* _Consegna_
Nel brano estratto, riscrivi in forma di elenco puntato il paragrafo che inizia con «È un problema per Pescara», conservandone i fatti principali.

La società del presidente Sebastiani non riesce a trovare investitori per progettare un futuro stabile nel grande calcio.
«È un problema per Pescara, ma non sarebbe giusto da parte mia dire perché il presidente è da solo al comando. Sebastiani è al vertice ormai da tanti anni, è un appassionato. Ora bisogna fare una struttura di prima squadra con gli under. So che i tifosi non vogliono sentirne parlare, sono esigenti e vorrebbero vincere. Ma oggi è così. Forse è anche un po’ colpa nostra, che qualche anno fa vi abbiamo fatto divertire tantissimo (risata, ndc)... Bisogna davvero allestire una squadra che sappia andare al di là di qualsiasi pronostico. Questo qui è successo in serie A e in serie B. Perché non pensare di potersi ripetere anche in C?».
Pochi abbonati, un migliaio circa, ma nelle partite importanti all’Adriatico ci sono ancora più di ventimila spettatori.

* _Record estratti_

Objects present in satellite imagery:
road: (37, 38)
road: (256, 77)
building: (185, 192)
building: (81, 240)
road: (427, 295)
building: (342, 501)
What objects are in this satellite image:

* * *

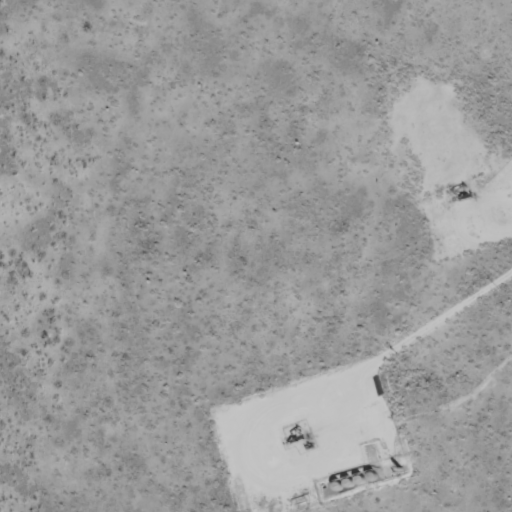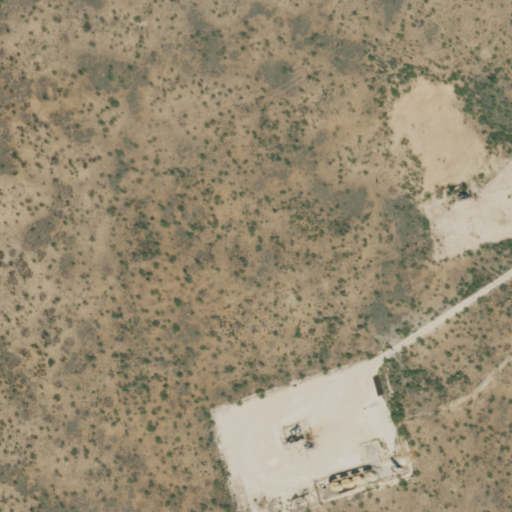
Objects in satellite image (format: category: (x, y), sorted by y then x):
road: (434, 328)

* _Risposta_
- Per Pescara è un problema, ma chi parla ritiene che non sarebbe giusto da parte sua dire perché il presidente sia solo al comando.
- Sebastiani è al vertice da molti anni ed è un appassionato.
- Bisogna costruire una prima squadra con gli under, anche se i tifosi, esigenti e desiderosi di vincere, non vogliono sentirne parlare.
- Forse la colpa è anche «nostra», per il grande divertimento offerto qualche anno fa.
- Serve una squadra capace di andare oltre ogni pronostico, come già successo in serie A e in serie B. Perché non ripetersi anche in C?